En raison de l’alcool benzylique contenu dans l’eau bactériostatique pour injection, USP, lorsque des doses supérieures à 10 mg/m2 sont administrées, Leucovorin (leucovorin calcium) Calcium pour injection doit être reconstitué avec de l’eau stérile pour injection, USP, et utilisé immédiatement. (Voir MISES EN GARDE.)
En raison de la teneur en calcium de la solution de leucovorine (leucovorine calcique), il ne faut pas injecter plus de 160 mg de leucovorine (leucovorine calcique) par voie intraveineuse par minute (16 mL d’une solution à 10 mg/mL, ou 8 mL d’une solution à 20 mg/mL par minute).
Les produits parentéraux doivent être inspectés visuellement pour détecter les particules et la décoloration avant l’administration, chaque fois que la solution et le récipient le permettent.
La leucovorine (leucovorin calcium) ne doit pas être mélangée dans la même perfusion que le 5-fluorouracile, car cela peut entraîner la formation d’un précipité.
COMMENT FOURNIR
Leucovorine (leucovorin calcium) Calcium injectable USP, 10 mg/mL, est fourni en flacons stériles à usage unique
comme suit :
NDC 55390-009-01……………………..00 mg en boîte individuelle.
Réservez au réfrigérateur de 2° à 8°C (36° à 46°F).
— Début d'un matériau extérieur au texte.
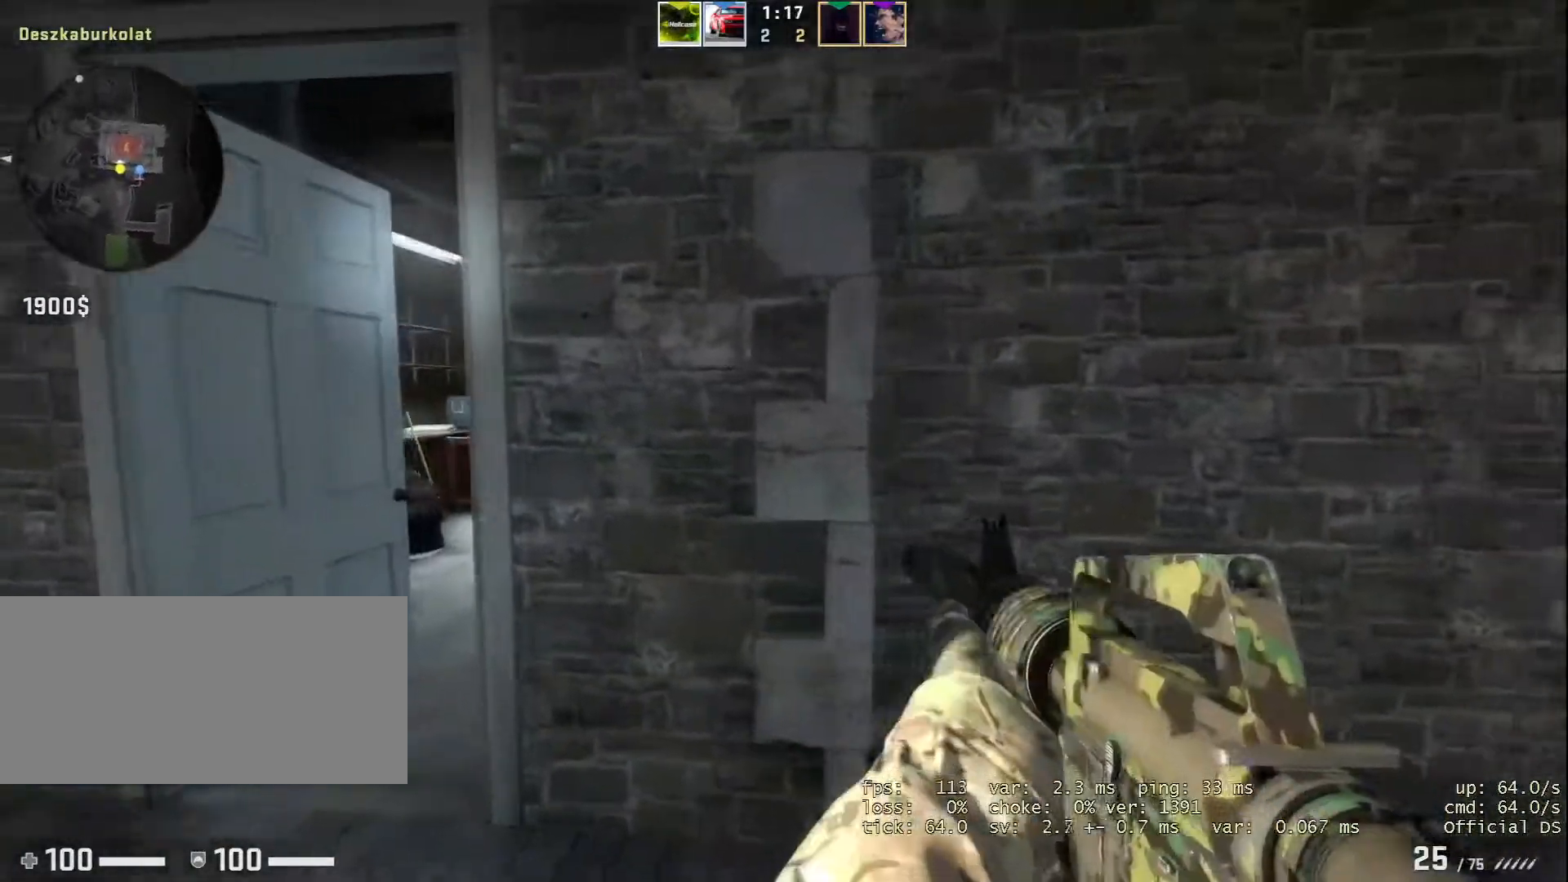
{"keys": ["d"], "mouse": [], "events": [[184, "a", "up"], [317, "d", "down"]]}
Protéger de la lumière. Jeter la partie non utilisée. Conserver dans la boîte jusqu’au moment de l’utilisation.
Leucovorine (leucovorine calcique) Calcium pour injection est fourni dans des flacons stériles à usage unique comme suit :
NDC 55390-051-10……………………..50 mg boîte de 10.
NDC 55390-052-10……………………..100 mg carton de 10.
NDC 55390-053-01……………………..200 mg boîte individuelle.
NDC 55390-054-01……………………..350 mg boîte individuelle.
Réservez à température ambiante contrôlée 25°C (77° F). Protéger de la lumière. Conserver dans le carton jusqu’au moment de l’utilisation.